WRITTEN TASK:
Each entry has to be reproduced in full, exactly as given.

(RECORDS FOR THE EXERCISE Opens)

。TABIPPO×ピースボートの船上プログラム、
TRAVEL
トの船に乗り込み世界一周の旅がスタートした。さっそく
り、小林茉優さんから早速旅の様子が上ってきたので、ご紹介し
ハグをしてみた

(RECORDS FOR THE EXERCISE Closes)

RESULT OF THIS EXERCISE:
。TABIPPO×ピースボートの船上プログラム、
TRAVEL
トの船に乗り込み世界一周の旅がスタートした。さっそく
り、小林茉優さんから早速旅の様子が上ってきたので、ご紹介し
ハグをしてみた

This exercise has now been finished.